Secondly, while students only had to take two years of math to graduate, and algebra was not a requirement as it is now, many of today’s students entering high school are very weak with fractions, math facts and general problem solving techniques. Many are counting on their fingers to add and rely on calculators for the simplest of multiplication or division problems.  In the days of tracking and weaker graduation requirements, more students entering high school than now had mastery of math facts and procedures including fractions, decimals and percents.

Some blame the “changing demographics” on the decrease in proficiency, but this overlooks variables like poor curriculum and the reform-based approach to math which views memorization “workarounds” as deep understanding.

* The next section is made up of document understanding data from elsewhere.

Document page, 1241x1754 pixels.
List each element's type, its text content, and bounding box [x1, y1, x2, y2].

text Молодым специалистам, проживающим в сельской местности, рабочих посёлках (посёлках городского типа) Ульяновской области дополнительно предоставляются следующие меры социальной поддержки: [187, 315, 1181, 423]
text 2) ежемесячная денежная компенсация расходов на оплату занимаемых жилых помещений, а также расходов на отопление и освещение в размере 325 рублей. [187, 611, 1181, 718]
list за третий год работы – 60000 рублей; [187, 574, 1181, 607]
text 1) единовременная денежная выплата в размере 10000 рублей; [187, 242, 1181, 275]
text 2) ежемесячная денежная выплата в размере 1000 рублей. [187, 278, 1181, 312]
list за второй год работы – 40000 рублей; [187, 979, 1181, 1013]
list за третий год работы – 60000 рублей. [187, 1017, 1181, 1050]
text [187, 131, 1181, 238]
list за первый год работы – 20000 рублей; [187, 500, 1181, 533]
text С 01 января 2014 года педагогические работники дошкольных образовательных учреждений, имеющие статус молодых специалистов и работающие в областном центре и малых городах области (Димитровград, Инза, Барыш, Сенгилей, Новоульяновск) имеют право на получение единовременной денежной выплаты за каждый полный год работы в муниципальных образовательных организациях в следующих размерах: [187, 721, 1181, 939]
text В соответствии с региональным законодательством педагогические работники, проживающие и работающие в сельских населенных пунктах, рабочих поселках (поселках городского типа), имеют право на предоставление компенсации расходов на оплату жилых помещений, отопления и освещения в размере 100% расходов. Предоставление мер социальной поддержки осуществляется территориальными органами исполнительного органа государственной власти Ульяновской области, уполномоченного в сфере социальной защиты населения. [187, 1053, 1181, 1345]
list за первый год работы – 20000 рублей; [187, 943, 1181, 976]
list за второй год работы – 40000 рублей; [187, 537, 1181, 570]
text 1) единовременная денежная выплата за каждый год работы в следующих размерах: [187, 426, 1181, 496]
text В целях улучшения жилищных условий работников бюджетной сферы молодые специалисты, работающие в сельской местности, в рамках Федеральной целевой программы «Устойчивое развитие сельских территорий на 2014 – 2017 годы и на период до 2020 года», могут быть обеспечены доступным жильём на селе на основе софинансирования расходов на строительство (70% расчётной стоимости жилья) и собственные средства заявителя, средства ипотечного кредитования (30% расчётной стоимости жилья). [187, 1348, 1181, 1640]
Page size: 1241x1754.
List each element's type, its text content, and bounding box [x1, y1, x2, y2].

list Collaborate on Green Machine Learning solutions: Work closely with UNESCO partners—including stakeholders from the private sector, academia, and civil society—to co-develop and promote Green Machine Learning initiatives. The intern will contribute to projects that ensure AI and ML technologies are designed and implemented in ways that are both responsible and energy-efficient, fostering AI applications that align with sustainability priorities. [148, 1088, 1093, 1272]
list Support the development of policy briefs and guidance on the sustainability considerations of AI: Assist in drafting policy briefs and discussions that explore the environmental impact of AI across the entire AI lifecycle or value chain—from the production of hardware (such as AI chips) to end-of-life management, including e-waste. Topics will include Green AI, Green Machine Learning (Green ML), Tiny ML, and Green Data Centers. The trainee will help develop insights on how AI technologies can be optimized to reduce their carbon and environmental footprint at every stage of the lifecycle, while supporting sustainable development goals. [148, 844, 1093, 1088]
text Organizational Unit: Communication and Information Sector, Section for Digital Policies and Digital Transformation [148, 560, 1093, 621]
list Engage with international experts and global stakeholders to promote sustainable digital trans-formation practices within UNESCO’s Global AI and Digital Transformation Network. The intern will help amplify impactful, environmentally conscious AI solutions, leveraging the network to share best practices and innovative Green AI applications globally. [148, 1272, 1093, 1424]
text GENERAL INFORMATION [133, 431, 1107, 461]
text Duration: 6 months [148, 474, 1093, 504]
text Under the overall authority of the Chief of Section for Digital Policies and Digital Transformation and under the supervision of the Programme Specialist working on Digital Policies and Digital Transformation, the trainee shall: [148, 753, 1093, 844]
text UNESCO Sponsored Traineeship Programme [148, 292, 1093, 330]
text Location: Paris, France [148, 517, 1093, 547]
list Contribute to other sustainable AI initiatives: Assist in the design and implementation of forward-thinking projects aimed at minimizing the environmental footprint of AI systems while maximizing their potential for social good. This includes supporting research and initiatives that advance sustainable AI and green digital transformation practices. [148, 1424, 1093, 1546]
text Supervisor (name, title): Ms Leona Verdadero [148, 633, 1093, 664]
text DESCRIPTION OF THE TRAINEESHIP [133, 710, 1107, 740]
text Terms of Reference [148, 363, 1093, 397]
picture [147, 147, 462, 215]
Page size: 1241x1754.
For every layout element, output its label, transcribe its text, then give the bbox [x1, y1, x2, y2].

Also frequently overlooked is the fact that students in low income families who make up the “changing demographic” cited in such arguments do not have access to tutoring or learning centers, while students in more affluent areas are not held hostage — dare I say “tracked”? — to poor curricula and dubious pedagogical practices.

Teachers use a combination of reform- and tradition-based methods so we are all saying the same things and there’s no point in making such distinctions.

I do not think that I am alone in drawing a distinction between reform and traditional modes of math teaching. While traditional math can be taught properly as well as badly, I believe that poor teaching is inherent in most if not all reform math programs. I base this on having seen good teachers required to follow programs that present content poorly, lack a coherent logical sequence and rely on questionable pedagogies.

I would like to see studies conducted to document how U.S. students who do well in math and science and pursue STEM majors and careers are learning math. The chances are fairly good that such investigations would show that in K-8, many students are getting support at home, from tutors, or from the many learning centers that are springing up all over the U.S. at rapid rates. Since tutors and learning centers (and parents) tend to use traditional methods for teaching math, I somehow doubt that the clientele are exceptions to some ill-defined rule.  In my view, as well as the view of many parents and teachers I’ve met, there are few exceptions to the educational damage reform math programs have caused, even when such programs are taught “well.”

In summary…

People may choose to use the information I’ve presented here — or persist in ignoring it. I don’t expect that I’ve changed anyone’s mind about anything, but I am always hopeful. that there are some exceptions.